What needs to be done: Set down exactly the lines in the records below that run from the line with "101: 44000000 -> 11900000" to the line with "106: 78000000 -> 72500000", inclusive, and nothing more.
----- Input records
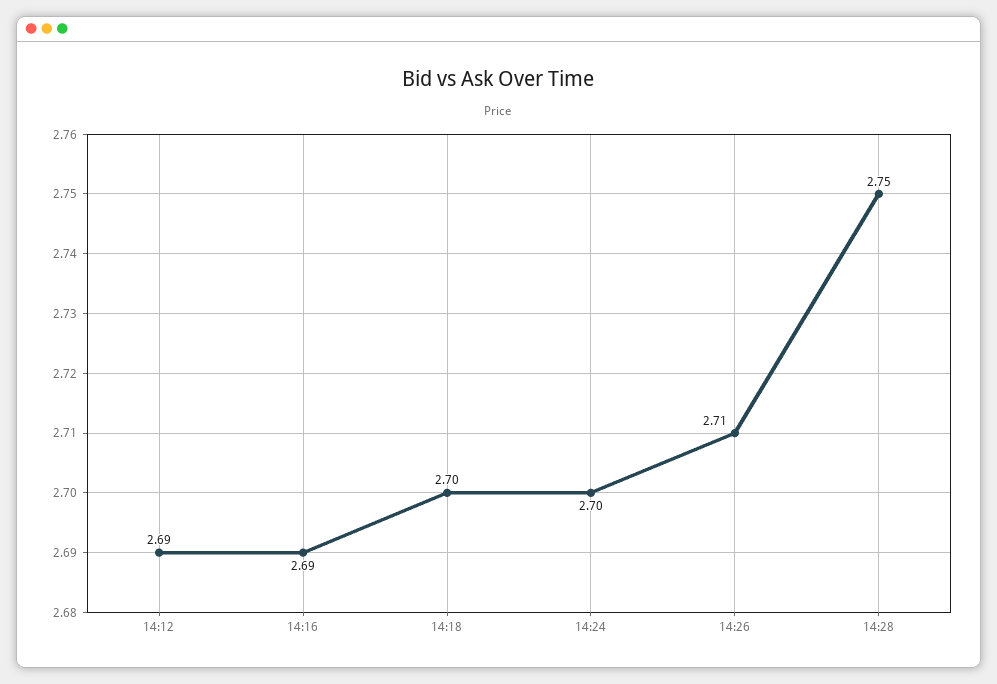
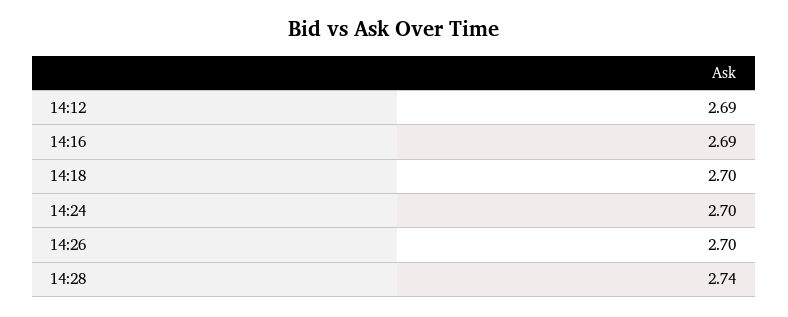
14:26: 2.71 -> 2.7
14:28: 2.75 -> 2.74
----------
----- Input records
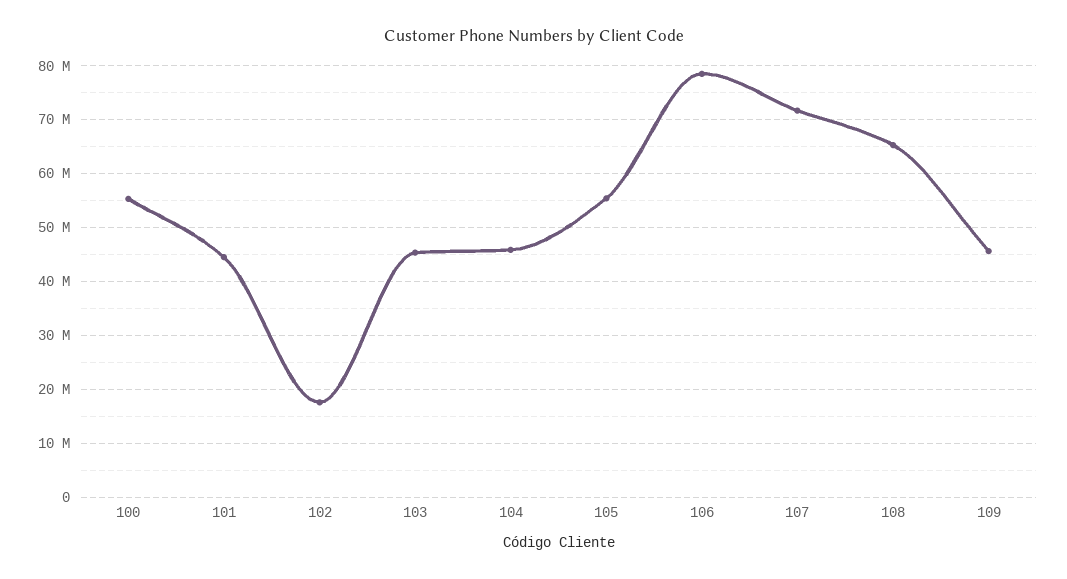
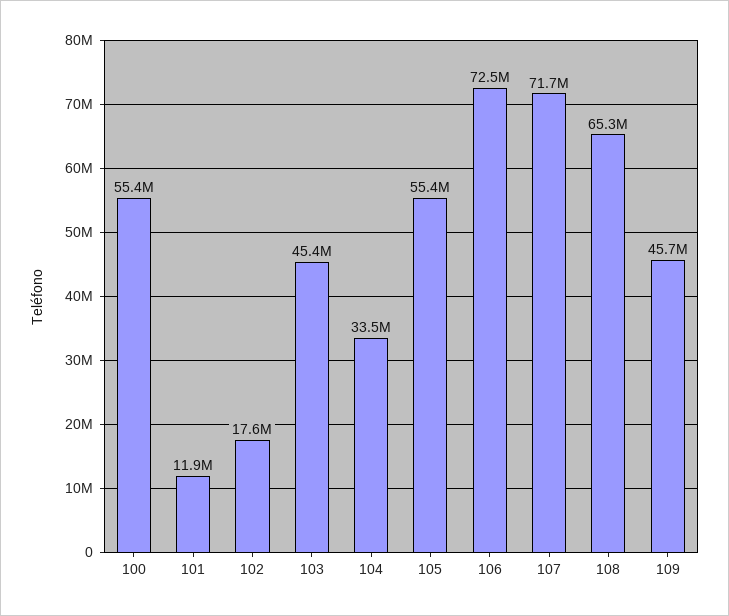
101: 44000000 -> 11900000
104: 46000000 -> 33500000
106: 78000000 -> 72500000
----------
Result:
101: 44000000 -> 11900000
104: 46000000 -> 33500000
106: 78000000 -> 72500000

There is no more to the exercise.